The next step is to create an instance of the class called patient_info. With this instance, each method can be used to see the results of the analysis.

In [ ]:
patient_info = PatientsInfo(ages, sexes, bmis, num_children, smoker_statuses, regions, insurance_charges)
In [ ]:
patient_info.analyze_ages()
Out[ ]:
'Average Patient Age: 39.21 years'

The average age of the patients in insurance.csv is about 39 years old. This is important to check in order to ensure the data in insurance.csv is representative for a broader population. If it is decided to use the dataset to make inferences about other populations, the data must abundant and broad enough for such use cases.

A further analysis would have to be done to make sure the range and standard deviation of the patient age group in insurance.csv is indicative of a random sampling of individuals.

In [ ]:
patient_info.analyze_sexes()
Count for female:  1324
Count for male:  1352

The next step of the analysis is to check the balance of males vs. females in insurance.csv. Similar to above, it is important to check that this dataset is representative of a broader population of individuals. If a person were to use this dataset to create a classification model, it would be imperitive to make sure that the attributes are balanced.

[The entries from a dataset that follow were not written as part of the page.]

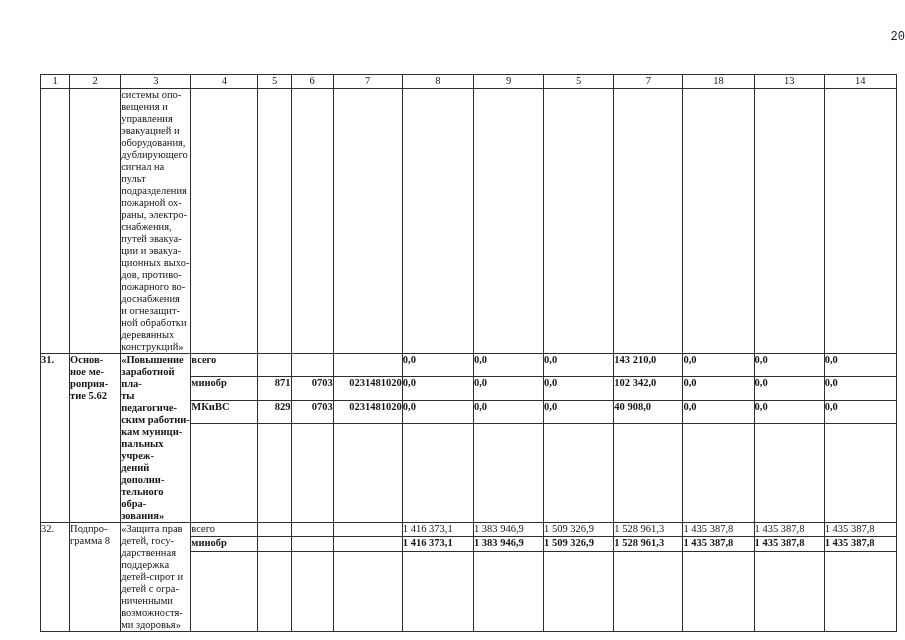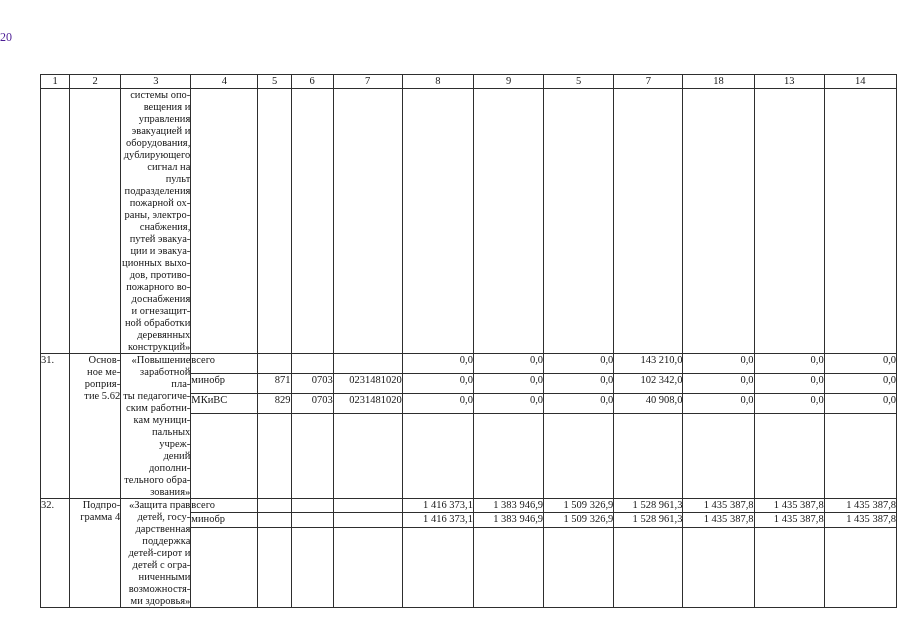--- a/index.html
+++ b/index.html
@@ -13,7 +13,7 @@
   }
   .page-number{
     position:absolute;top:30px;left:0;width:100%;
-    text-align:left;font-size:12px;color:#4c1d95;
+    text-align:right;font-size:12px;color:#0f172a;font-family:Liberation Mono, monospace;
   }
   table.doc{
     position:absolute;left:40px;top:74px;

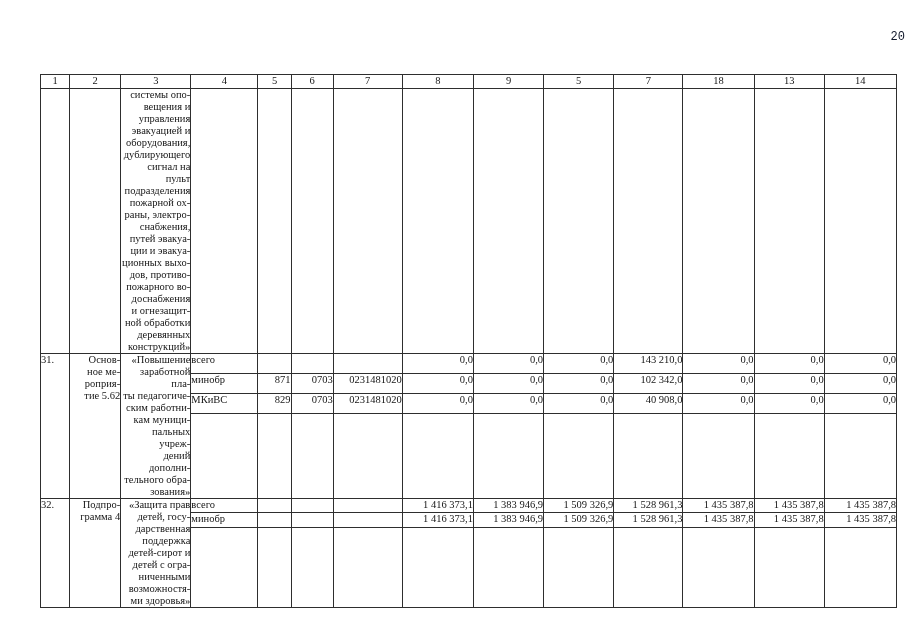--- a/index.html
+++ b/index.html
@@ -28,7 +28,7 @@
     overflow:hidden;
   }
   td.hd{text-align:center;padding:1px 0;}
-  td.ml{white-space:pre-line;text-align:right;padding:1px 2px 1px 4px;}
+  td.ml{white-space:pre-line;text-align:left;padding:1px 2px 1px 4px;}
   td.lab{text-align:left;padding:1px 2px 1px 4px;}
   td.code{text-align:right;padding:1px 0;}
   td.num{text-align:right;padding:1px 7px 1px 1px;margin-left:8px;}

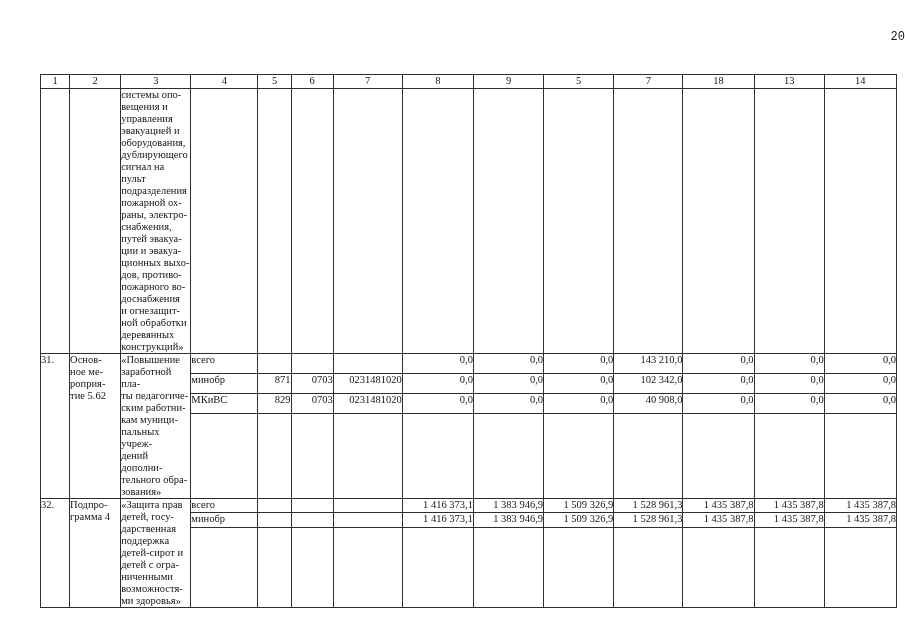--- a/index.html
+++ b/index.html
@@ -35,7 +35,7 @@
   td.hb{border-bottom-style:hidden;}
   tr.rh-hdr{height:14px;}
   tr.rh-cont{height:254px;}
-  tr.rh-sub{height:15px;}
+  tr.rh-sub{height:15px;font-weight:bold;}
   tr.rh-sub32a{height:14px;}
   tr.rh-fill31{height:64px;}
   tr.rh-fill32{height:80px;}

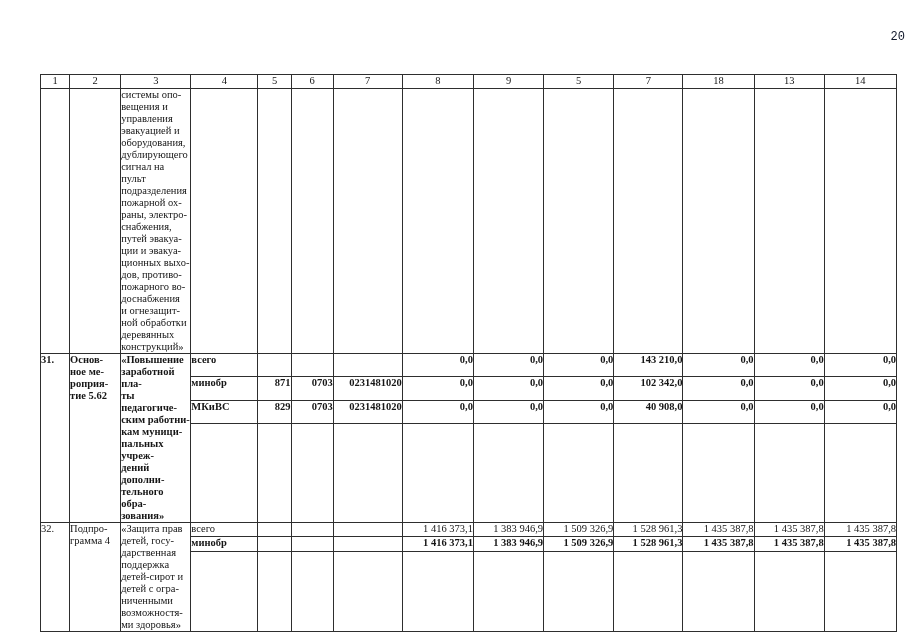--- a/index.html
+++ b/index.html
@@ -31,7 +31,7 @@
   td.ml{white-space:pre-line;text-align:left;padding:1px 2px 1px 4px;}
   td.lab{text-align:left;padding:1px 2px 1px 4px;}
   td.code{text-align:right;padding:1px 0;}
-  td.num{text-align:right;padding:1px 7px 1px 1px;margin-left:8px;}
+  td.num{text-align:left;padding:1px 7px 1px 1px;margin-left:8px;}
   td.hb{border-bottom-style:hidden;}
   tr.rh-hdr{height:14px;}
   tr.rh-cont{height:254px;}

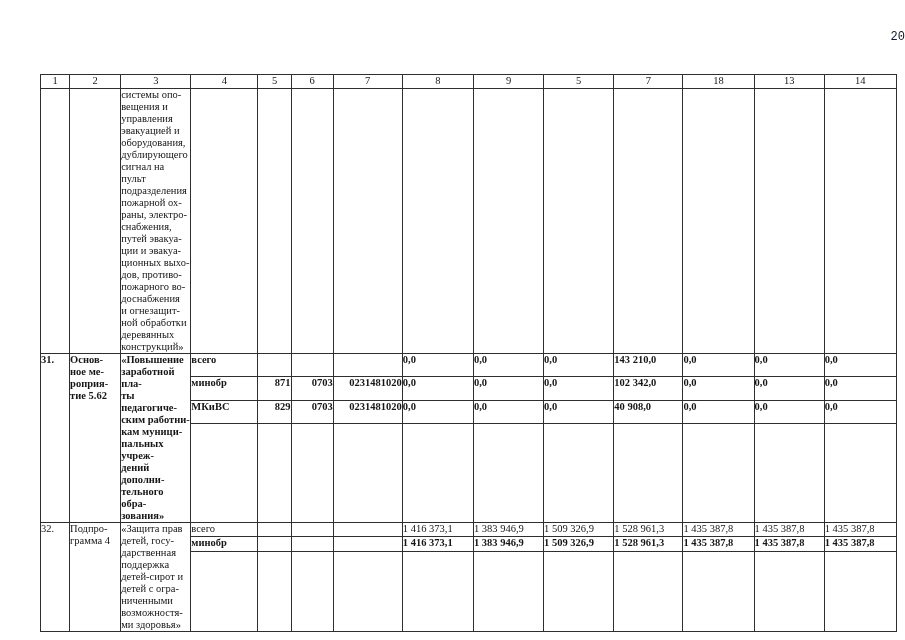--- a/index.html
+++ b/index.html
@@ -191,7 +191,7 @@
     <tr class="rh-sub32a">
       <td class="lab" rowspan="3">32.</td>
       <td class="ml" rowspan="3">Подпро-
-грамма 4</td>
+грамма 8</td>
       <td class="ml" rowspan="3">«Защита прав
 детей, госу-
 дарственная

Quite often in the real-world, data is not balanced; this is an issue because it can lead to statistical issues when performing analysis. This is something that will be explored further in future portfolio projects!

In [ ]:
patient_info.unique_regions()
Out[ ]:
['southwest', 'southeast', 'northwest', 'northeast']

There are four unique geographical regions in this dataset, and it is important to note that all the patients come from the United States.

In [ ]:
patient_info.average_charges()
Out[ ]:
'Average Yearly Medical Insurance Charges: 13270.42 dollars.'

The average yearly medical insurance charge per individual is 13270 US dollars. Some further analysis could be done to see what patient attributes contribute most strongly to low and/or high medical insurance charges. For example, one could check if patient age correlates with the amount of money they spend yearly.

In [ ]:
patient_info.create_dictionary()

All patient data is now neatly organized in a dictionary. This is convenient for further analysis if a decision is made to continue making investigations for the attributes in insurance.csv.